** BEGIN Input material **
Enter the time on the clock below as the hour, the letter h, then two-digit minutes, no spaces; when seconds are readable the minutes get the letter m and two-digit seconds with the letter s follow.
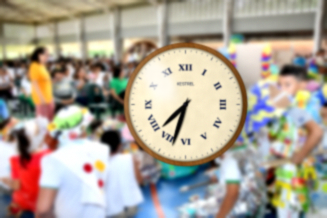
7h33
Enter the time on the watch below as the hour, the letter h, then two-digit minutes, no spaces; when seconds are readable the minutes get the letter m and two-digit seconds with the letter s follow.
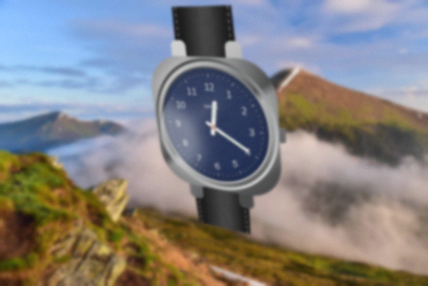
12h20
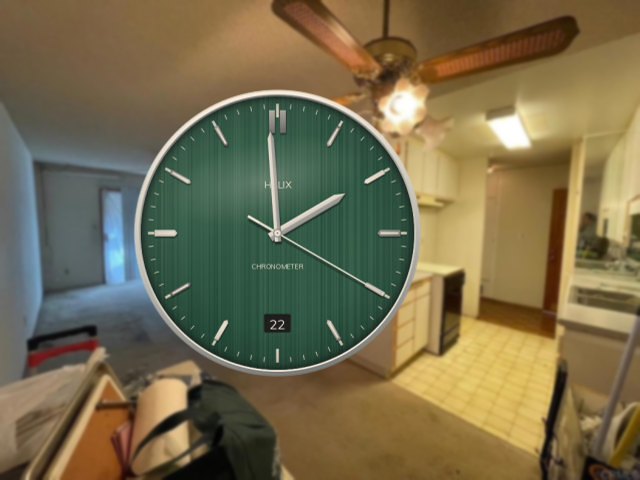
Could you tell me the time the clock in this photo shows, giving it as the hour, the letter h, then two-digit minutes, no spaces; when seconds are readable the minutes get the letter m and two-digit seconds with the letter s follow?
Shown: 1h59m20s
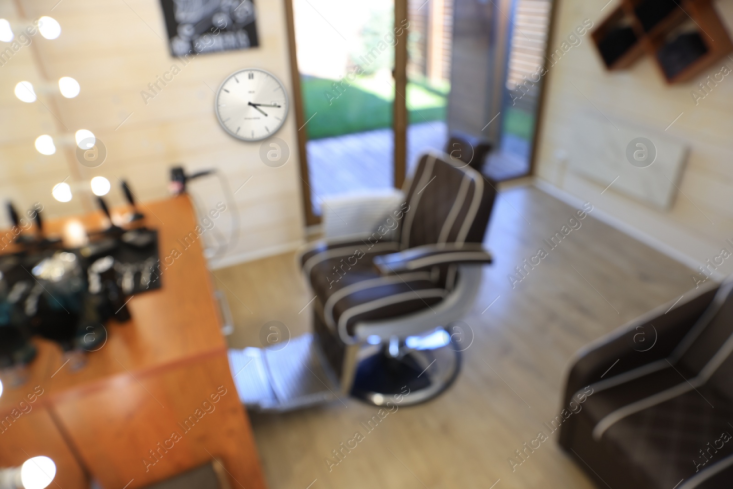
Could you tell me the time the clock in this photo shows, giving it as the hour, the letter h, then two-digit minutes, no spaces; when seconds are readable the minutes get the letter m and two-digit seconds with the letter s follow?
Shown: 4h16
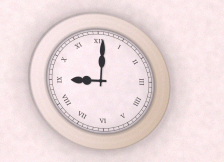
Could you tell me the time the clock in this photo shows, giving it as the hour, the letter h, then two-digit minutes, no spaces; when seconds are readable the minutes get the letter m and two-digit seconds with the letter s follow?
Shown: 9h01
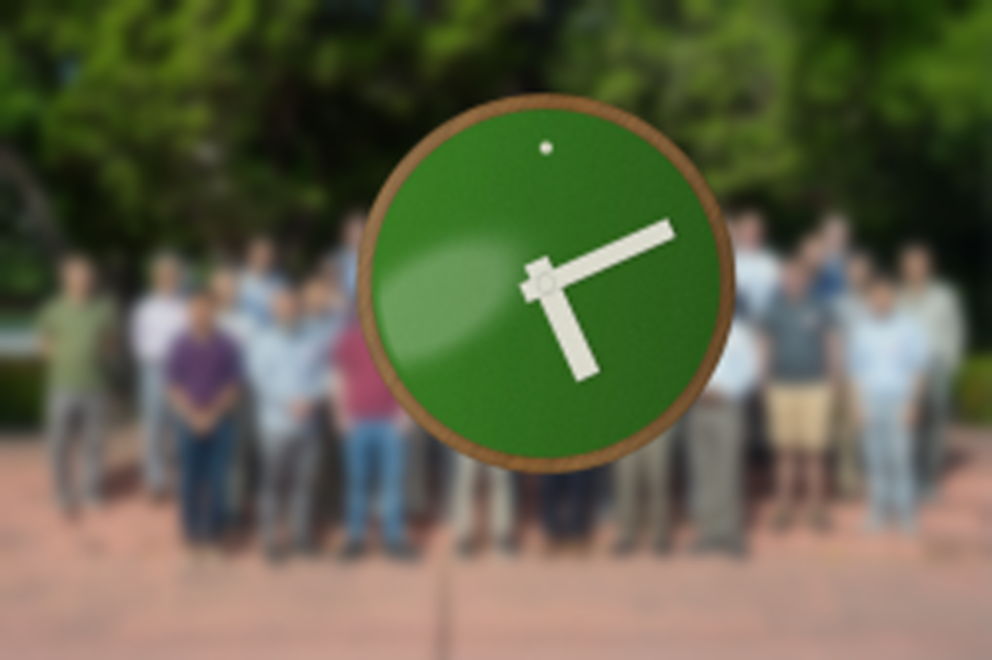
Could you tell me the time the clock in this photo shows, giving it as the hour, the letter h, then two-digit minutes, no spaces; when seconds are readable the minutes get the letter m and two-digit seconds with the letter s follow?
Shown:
** END Input material **
Set out all of the entries above as a single numbered list with no blank lines, and leave the pictures out.

1. Enter the time on the clock below as the hour, the letter h, then two-digit minutes, no spaces; when seconds are readable the minutes get the letter m and two-digit seconds with the letter s follow.
2. 7h33
3. Enter the time on the watch below as the hour, the letter h, then two-digit minutes, no spaces; when seconds are readable the minutes get the letter m and two-digit seconds with the letter s follow.
4. 12h20
5. Could you tell me the time the clock in this photo shows, giving it as the hour, the letter h, then two-digit minutes, no spaces; when seconds are readable the minutes get the letter m and two-digit seconds with the letter s follow?
6. Shown: 1h59m20s
7. Could you tell me the time the clock in this photo shows, giving it as the hour, the letter h, then two-digit minutes, no spaces; when seconds are readable the minutes get the letter m and two-digit seconds with the letter s follow?
8. Shown: 4h16
9. Could you tell me the time the clock in this photo shows, giving it as the hour, the letter h, then two-digit minutes, no spaces; when seconds are readable the minutes get the letter m and two-digit seconds with the letter s follow?
10. Shown: 9h01
11. Could you tell me the time the clock in this photo shows, giving it as the hour, the letter h, then two-digit minutes, no spaces; when seconds are readable the minutes get the letter m and two-digit seconds with the letter s follow?
12. Shown:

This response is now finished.